Aim of the exercise
Repeat verbatim, and only, the lines of the data below, beginning at the line that contains "111 139 1127" and stopping after the line that contains "139 74 1678".

Source records
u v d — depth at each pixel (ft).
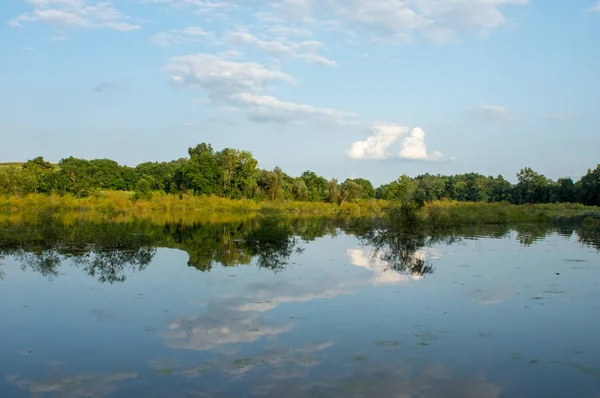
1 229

==

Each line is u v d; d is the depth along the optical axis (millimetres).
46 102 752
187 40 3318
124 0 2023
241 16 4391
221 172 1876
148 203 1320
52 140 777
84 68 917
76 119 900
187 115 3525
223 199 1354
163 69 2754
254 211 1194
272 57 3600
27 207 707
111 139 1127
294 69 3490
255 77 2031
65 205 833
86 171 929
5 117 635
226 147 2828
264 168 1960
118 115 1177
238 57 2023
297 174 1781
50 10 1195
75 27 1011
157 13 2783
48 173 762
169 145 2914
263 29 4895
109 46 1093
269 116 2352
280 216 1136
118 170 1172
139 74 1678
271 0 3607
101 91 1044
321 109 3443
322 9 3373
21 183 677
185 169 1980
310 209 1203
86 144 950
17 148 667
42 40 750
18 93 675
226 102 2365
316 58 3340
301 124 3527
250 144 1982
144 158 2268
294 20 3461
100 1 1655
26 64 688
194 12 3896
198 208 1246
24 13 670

Exercise output
111 139 1127
294 69 3490
255 77 2031
65 205 833
86 171 929
5 117 635
226 147 2828
264 168 1960
118 115 1177
238 57 2023
297 174 1781
50 10 1195
75 27 1011
157 13 2783
48 173 762
169 145 2914
263 29 4895
109 46 1093
269 116 2352
280 216 1136
118 170 1172
139 74 1678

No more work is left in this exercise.